From the Ends of the Earth
“It’s incredibly together and very uncluttered.”
“He has an absolute eye.”
What did Caroline Walsh writing in 1989 for the Irish Heritage Series have to say about the hotel? “Fiercely proud, Shelbourne staff will vie with one another to tell visitors their memories of favoured guests from the Dalai Lama to the Queen of Tonga for whom they had to make a special bed, and whose entourage included two cooks so that everything she ate was cooked to her satisfaction. They will talk of Laurel and Hardy, Richard Burton, James Cagney, John Wayne and of Peter O’Toole. Most of all they will talk of Princess Grace of Monaco; of her early morning walks in the Green, and of how the press were always after her and of how they were devastated when she died.”

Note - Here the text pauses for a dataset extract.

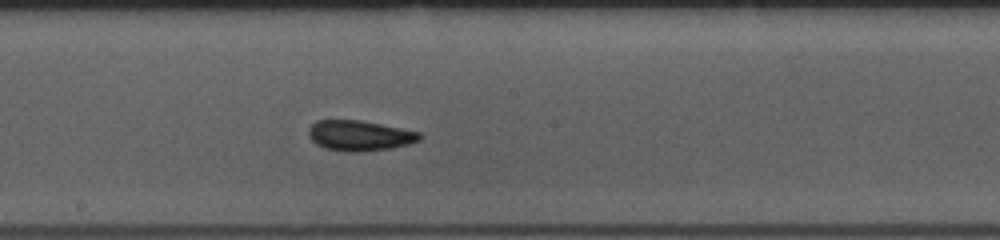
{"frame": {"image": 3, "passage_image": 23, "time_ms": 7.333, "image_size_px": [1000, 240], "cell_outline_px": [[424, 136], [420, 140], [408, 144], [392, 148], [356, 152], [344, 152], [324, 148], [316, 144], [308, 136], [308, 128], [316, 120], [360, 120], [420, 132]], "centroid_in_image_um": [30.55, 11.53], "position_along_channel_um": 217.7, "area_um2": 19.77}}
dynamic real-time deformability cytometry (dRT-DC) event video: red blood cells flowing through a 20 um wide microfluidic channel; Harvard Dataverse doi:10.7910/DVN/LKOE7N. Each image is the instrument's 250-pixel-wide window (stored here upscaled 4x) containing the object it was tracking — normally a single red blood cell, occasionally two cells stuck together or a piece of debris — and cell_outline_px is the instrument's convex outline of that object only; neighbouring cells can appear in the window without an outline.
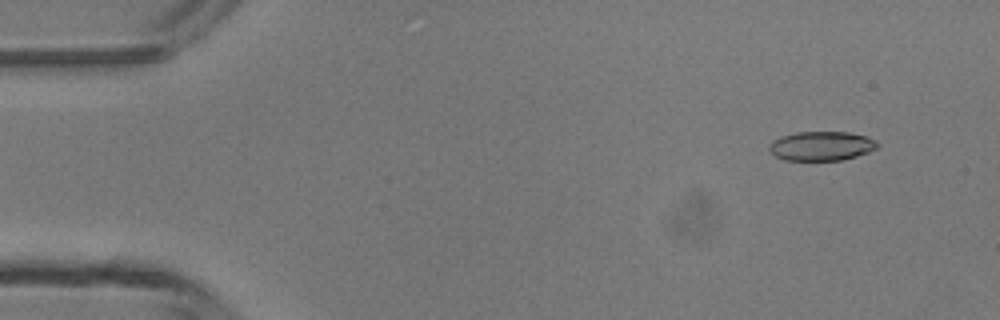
{"species": "common noctule bat (a hibernating species)", "species_latin": "Nyctalus noctula", "temperature_condition": "room temperature", "stored_images_in_passage": 3, "camera_frame_rate_fps": 3000, "um_per_image_px": 0.085, "animal": {"sex": "male", "body_mass_g": 13.3}, "frame": {"image": 1, "passage_image": 1, "time_ms": 0.0, "image_size_px": [1000, 320], "cell_outline_px": [[880, 144], [876, 148], [868, 152], [856, 156], [840, 160], [784, 160], [776, 156], [768, 148], [768, 144], [772, 140], [780, 136], [796, 132], [848, 132], [864, 136], [876, 140]], "centroid_in_image_um": [69.8, 12.4], "position_along_channel_um": 15.2, "area_um2": 18.44}}
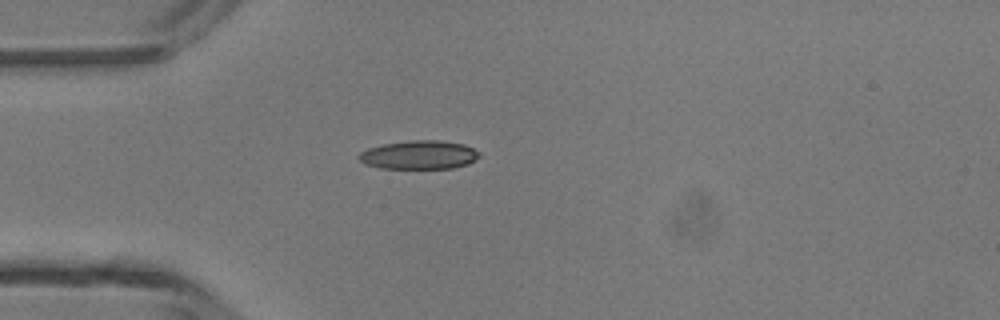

What would the Anglo Irish writer Elizabeth Bowen have to say about this evening’s dinner establishment? Rather a lot. She wrote The Shelbourne in 1951. “The Shelbourne faces south, over Stephen’s Green [skipping a sainthood] – said to be the largest square in Europe. Tall as a cliff, but more genial, the hotel overhangs the ornamental landscape of trees, grass, water; overtopping all other buildings round it. It gains by having this open space in front; row upon row of windows receive sunshine, reflect sky, gaze over towards the Dublin mountains. The red brick façade, just wider than it is high, is horizontally banded with cream stucco; there are cream window mouldings. Ample bays, two floors deep, project each side of the monumental porch – above, all the rest of the way up, the frontage is absolutely flat. Along the top, a light coloured parapet links up the windows of the mansards; from the centre of the roof rises a flagpole.” Accelerate to the last line of her book, “It is any hour you like of a Shelbourne day …” Or night.